Teks Sumber:
»»

KUNINGAN (MASS) – Saat ini banyak pejabat eksekutif di Kuningan yang menjadi pengguna media sosial (medsos). Aktivitas pejabat di medsos tentunya memiliki beragam motif dan kepentingan.
Bagi yang aktif, mungkin digunakan untuk pencitraan atau ekspos kinerja. Sedangkan bagi yang pasif, mungkin digunakan untuk mengintip aktivitas orang lain alias kepo atau sekedar agar tidak disebut ketinggalan zaman.
Namun dari sekian banyak akun medsos yang aktif membagikan konten, tidak sedikit yang pengelolaannya kurang profesional. Misalnya minimnya respon terhadap komentar-komentar warga.
Padahal kalau dicermati, beragam masukan dan keluh kesah warga terkait pelayanan pemerintah seringkali muncul di kolom komentar. Meskipun terkadang tidak relevan dengan konten yang diposting saat itu atau cara penyampaiannya dirasa tidak nyaman.
Hal itulah yang jadi perhatian Asep Z. Fauzi, mantan Ketua KPU Kuningan yang juga warga Kecamatan Maleber. Ia menuturkan, minimnya respon terhadap komentar warga di medsos seringkali dikeluhkan warga. Terlebih jika komentar tersebut muncul dalam akun medsos pimpinan daerah, kepala OPD hingga pejabat BUMD.
Padahal, lanjut Asfa, sapaan akran Asep Fauzi, warga kerap memanfaatkan akun medsos pejabat sebagai ajang curhat karena mungkin kesulitan menemui pejabatnya secara langsung.

««

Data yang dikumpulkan

»»

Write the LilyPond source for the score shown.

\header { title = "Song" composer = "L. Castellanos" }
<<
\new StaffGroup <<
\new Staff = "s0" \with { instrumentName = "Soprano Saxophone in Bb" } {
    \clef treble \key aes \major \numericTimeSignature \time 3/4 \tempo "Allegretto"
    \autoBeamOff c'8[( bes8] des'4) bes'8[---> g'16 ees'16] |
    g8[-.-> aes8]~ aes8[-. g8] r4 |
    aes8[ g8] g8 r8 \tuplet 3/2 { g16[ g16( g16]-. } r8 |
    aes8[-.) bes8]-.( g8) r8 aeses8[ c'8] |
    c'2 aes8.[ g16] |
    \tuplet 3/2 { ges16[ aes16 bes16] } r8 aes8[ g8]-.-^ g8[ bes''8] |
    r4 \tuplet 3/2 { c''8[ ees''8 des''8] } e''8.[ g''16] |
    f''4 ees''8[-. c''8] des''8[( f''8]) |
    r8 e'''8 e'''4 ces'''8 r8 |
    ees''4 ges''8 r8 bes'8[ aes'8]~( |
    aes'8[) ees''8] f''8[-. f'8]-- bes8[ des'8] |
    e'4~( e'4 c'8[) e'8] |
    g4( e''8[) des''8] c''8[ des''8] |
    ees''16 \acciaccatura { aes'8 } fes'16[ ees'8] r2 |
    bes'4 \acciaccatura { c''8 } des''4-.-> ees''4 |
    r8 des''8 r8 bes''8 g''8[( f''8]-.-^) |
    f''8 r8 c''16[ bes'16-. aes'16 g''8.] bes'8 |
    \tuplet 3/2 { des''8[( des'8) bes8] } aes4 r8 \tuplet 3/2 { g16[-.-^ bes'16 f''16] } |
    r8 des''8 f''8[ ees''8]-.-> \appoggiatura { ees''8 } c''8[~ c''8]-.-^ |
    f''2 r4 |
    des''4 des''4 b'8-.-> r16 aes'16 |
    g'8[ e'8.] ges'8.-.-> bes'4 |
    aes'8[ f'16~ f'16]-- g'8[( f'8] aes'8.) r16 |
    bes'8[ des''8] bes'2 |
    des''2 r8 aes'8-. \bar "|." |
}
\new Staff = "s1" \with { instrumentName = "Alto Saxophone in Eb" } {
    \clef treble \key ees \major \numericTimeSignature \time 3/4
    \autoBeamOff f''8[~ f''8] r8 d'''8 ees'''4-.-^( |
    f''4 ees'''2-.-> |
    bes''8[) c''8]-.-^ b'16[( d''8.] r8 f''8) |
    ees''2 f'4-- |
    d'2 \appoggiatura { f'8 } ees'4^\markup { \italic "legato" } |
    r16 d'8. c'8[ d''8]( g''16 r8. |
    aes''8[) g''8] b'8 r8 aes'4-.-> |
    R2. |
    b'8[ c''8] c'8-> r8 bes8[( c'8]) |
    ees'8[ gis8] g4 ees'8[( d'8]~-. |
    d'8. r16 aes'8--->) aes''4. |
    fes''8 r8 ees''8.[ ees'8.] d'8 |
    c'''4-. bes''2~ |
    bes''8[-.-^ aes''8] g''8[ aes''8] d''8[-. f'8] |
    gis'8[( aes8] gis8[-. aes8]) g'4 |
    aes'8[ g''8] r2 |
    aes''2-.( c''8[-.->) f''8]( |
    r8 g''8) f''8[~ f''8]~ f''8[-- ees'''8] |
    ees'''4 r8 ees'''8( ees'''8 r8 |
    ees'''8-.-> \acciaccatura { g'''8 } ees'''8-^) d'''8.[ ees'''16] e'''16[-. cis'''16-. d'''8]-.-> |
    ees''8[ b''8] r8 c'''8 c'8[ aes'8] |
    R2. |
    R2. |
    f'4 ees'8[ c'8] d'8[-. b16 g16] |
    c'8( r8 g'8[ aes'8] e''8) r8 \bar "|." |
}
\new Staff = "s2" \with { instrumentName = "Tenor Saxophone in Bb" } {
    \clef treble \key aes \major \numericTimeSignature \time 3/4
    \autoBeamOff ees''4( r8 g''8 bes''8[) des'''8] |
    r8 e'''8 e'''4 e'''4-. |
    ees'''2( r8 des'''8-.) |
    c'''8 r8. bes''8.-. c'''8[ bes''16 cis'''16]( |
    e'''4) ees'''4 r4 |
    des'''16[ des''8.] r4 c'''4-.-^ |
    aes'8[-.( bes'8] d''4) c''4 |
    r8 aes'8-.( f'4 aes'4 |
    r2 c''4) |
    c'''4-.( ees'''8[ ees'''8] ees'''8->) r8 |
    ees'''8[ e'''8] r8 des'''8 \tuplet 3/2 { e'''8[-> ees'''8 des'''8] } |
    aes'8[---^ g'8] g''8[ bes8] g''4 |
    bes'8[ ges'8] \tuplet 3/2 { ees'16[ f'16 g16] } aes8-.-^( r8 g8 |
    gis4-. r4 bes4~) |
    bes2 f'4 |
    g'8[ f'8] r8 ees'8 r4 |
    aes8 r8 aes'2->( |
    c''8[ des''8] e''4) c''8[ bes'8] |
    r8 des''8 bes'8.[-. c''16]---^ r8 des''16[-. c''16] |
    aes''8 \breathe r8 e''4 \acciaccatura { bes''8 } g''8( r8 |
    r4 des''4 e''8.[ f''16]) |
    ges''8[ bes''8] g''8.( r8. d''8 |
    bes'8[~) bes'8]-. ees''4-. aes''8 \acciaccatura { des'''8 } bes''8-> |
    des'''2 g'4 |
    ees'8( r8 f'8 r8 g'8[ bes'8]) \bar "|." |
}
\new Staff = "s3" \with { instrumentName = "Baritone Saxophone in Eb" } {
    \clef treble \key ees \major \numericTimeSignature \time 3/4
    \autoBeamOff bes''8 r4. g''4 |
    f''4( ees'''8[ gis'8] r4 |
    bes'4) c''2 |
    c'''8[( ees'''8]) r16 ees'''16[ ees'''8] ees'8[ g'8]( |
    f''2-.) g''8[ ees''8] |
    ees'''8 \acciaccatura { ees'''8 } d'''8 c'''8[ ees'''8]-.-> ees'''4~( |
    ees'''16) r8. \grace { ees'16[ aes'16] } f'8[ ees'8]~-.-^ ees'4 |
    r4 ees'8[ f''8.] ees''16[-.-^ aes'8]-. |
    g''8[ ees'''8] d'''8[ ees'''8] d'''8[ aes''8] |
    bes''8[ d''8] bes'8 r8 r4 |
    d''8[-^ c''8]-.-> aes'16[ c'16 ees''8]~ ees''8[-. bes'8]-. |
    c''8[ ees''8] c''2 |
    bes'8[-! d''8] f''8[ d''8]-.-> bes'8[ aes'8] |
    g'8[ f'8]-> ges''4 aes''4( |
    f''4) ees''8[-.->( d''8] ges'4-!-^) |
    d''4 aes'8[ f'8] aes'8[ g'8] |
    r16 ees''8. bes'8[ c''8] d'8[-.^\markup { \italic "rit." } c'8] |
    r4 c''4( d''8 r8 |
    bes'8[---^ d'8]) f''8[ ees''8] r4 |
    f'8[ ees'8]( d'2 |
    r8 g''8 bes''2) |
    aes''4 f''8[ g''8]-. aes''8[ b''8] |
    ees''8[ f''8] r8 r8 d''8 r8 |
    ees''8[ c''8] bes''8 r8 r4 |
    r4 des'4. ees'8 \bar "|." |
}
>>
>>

««

Ketentuan Latihan:
1) Jawab pertanyaan berikut berdasarkan teks sumber.
(a) Apa contoh pengelolaan akun medsos yang kurang profesional?
(b) Apa jabatan yang pernah dipegang Asep Z. Fauzi?
(c) Di kecamatan mana Asep Z. Fauzi tinggal?
2) Ringkas paragraf teks sumber yang dimulai dengan "Bagi yang aktif" menjadi satu kalimat, tanpa menghilangkan fakta utamanya.
3) Tulis ulang bagian teks sumber yang diawali kata-kata berisi "Hal itulah yang" dan diakhiri "hingga pejabat BUMD.", lalu ganti "pimpinan daerah" dengan "kepala daerah".

Hasil Akhir:
1)
(a) Minimnya respon terhadap komentar-komentar warga.
(b) Ketua KPU Kuningan.
(c) Kecamatan Maleber.

2) Pejabat yang aktif di medsos mungkin memakainya untuk pencitraan atau ekspos kinerja, sedangkan yang pasif mungkin memakainya untuk kepo terhadap aktivitas orang lain atau sekadar agar tidak disebut ketinggalan zaman.

3)
Hal itulah yang jadi perhatian Asep Z. Fauzi, mantan Ketua KPU Kuningan yang juga warga Kecamatan Maleber. Ia menuturkan, minimnya respon terhadap komentar warga di medsos seringkali dikeluhkan warga. Terlebih jika komentar tersebut muncul dalam akun medsos kepala daerah, kepala OPD hingga pejabat BUMD.